LEWISBURG, WV (WVNS) – Local health professionals have been seeing their waiting rooms fill up faster than usual lately, and they’re asking you to take extra precautions.

Shannon Bashlor, a Pediatric Nurse Practitioner at the Robert C. Byrd Clinic, said she has seen the Flu and RSV reach peak numbers much earlier than usual this year. She also said over the last two weeks, she has noticed a rise in COVID cases as well.

Bashlor said most people who get sick contract those germs either at work or in the case of children, at school.

“I think it’s reasonable to go to work or school unless you develop fever, cough, runny nose, and those are reasons then to step back and consider going to your doctor to be tested for Flu, RSV, or any type of illness,” Bashlor told 59News.

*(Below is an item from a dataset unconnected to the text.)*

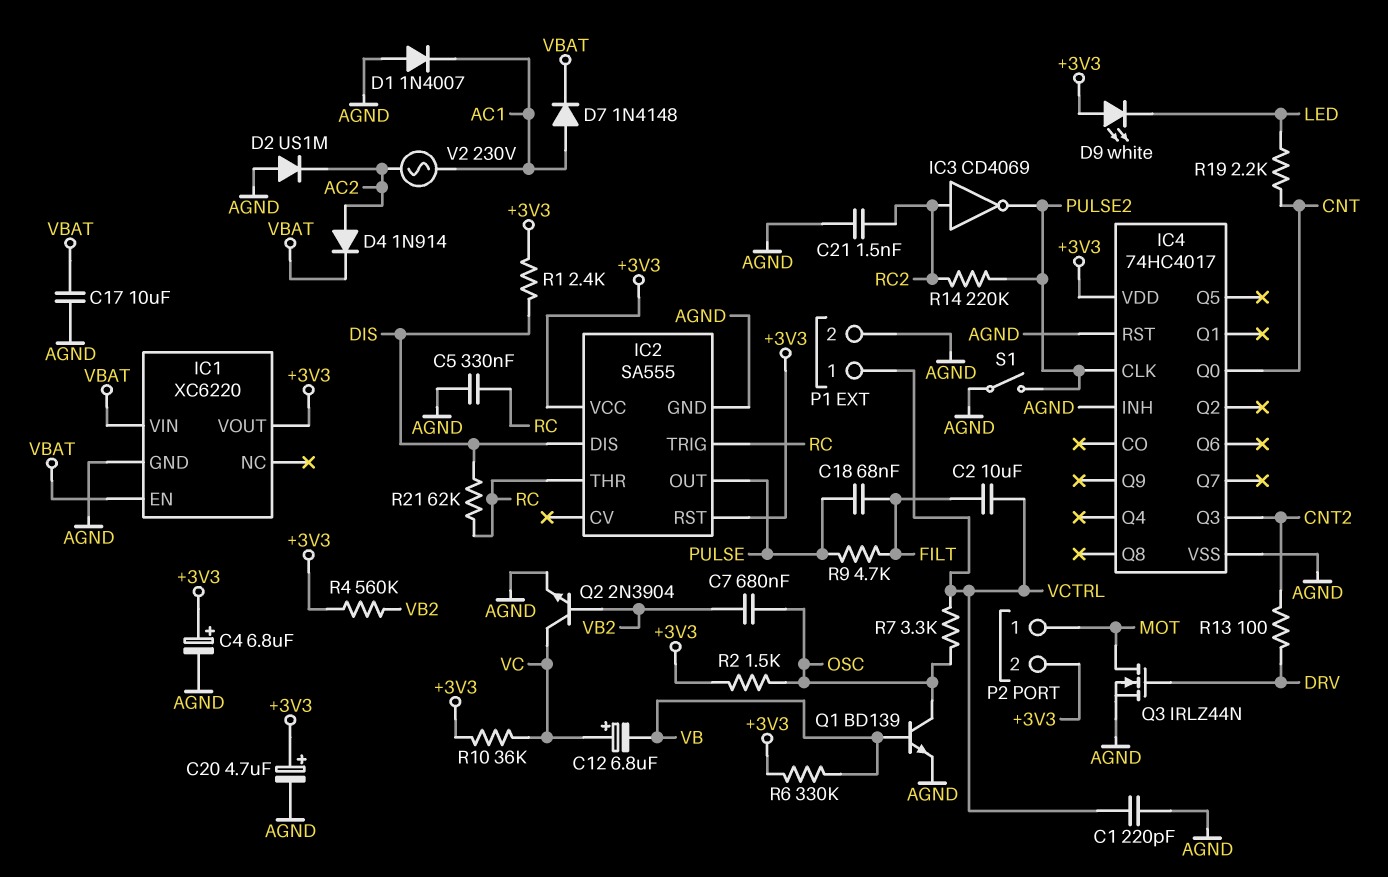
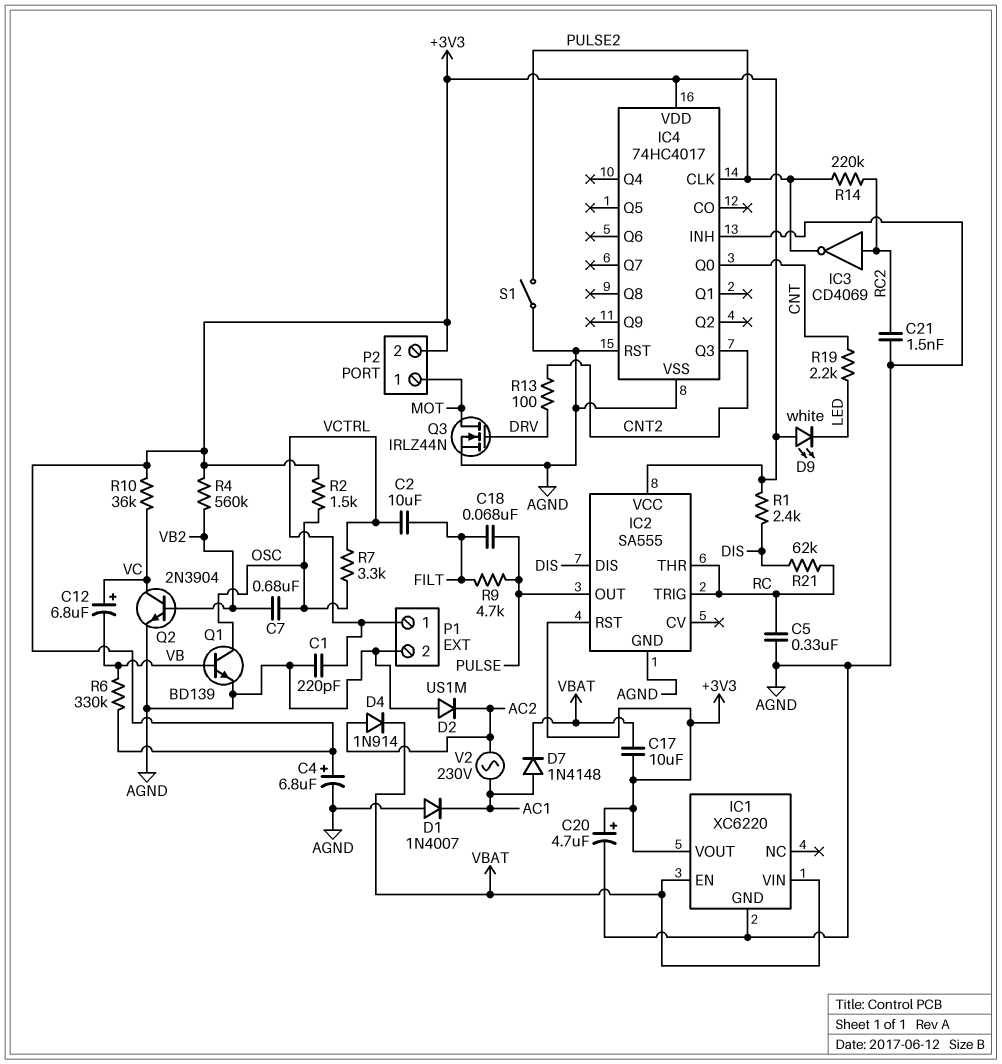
C17: 10uF (AGND, VBAT) -> 10uF (+3V3, VBAT)

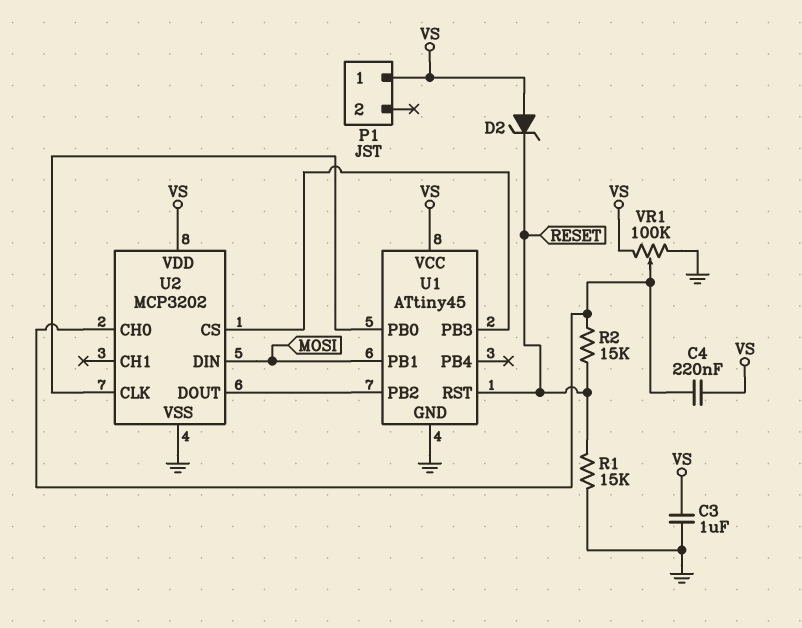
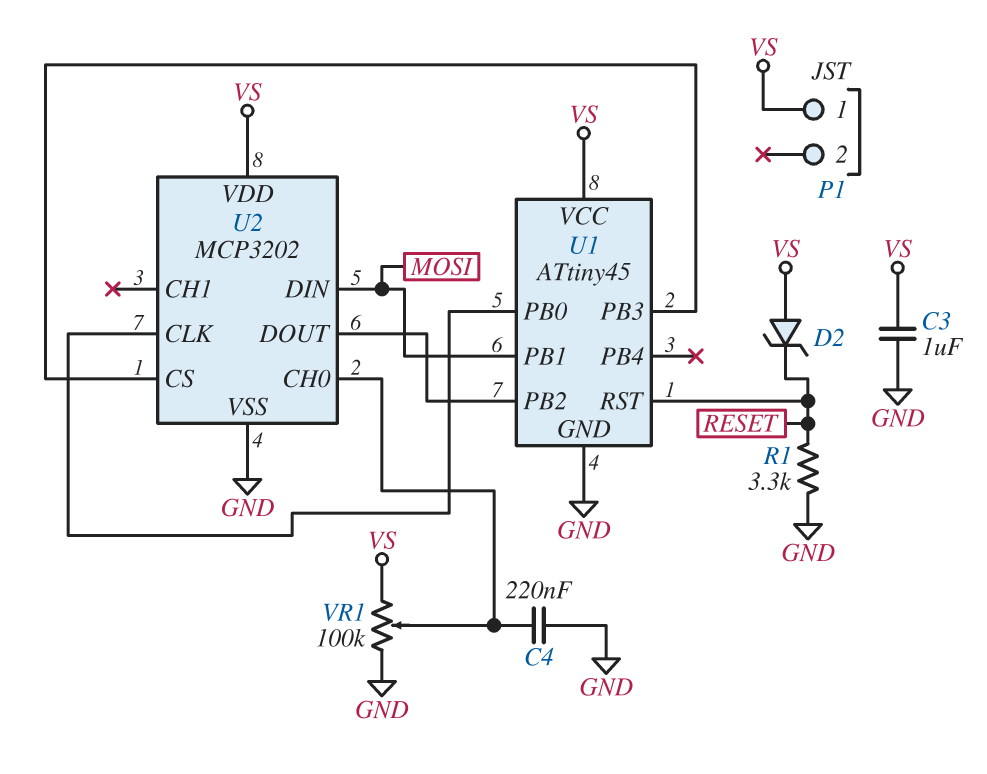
C4: 220nF (U2/CH0, VS) -> 220nF (GND, U2/CH0)
R1: 15k (GND, RESET) -> 3.3k (GND, RESET)
R2: 15k (RESET, U2/CH0) -> none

It might seem obvious, but staying home when sick is arguably the best way to stop the spread of diseases.

One mistake people make, Bashlor said, is rushing back to work or school too early.

“You should not go back in to school or to work until you’ve been free of fever for at least 24 hours without having to use Tylenol or Ibuprofen to maintain that,” said Bashlor. “Once you’ve achieved that then it would be reasonable to go back.”

Of course, for many people, it is hard to know right away if your headache or cough is actually the Flu.

For people with minor symptoms, Bashlor said it is perfectly okay to take a few precautions at work or school to see if you start feeling better throughout the day.

“If you’re feeling a little sick but you’re just not sure yet, take a mask and go,” Bashlor advised. “Wear a surgical mask and be in your environment, and if you’re feeling better it’s reasonable to remove it. If not then you’ve provided a little protection to the people in your work or school environment until you know whether or not you’re ill.”

Getting a flu shot and staying up to date on COVID vaccines are also great ways to minimize your risk for getting sick.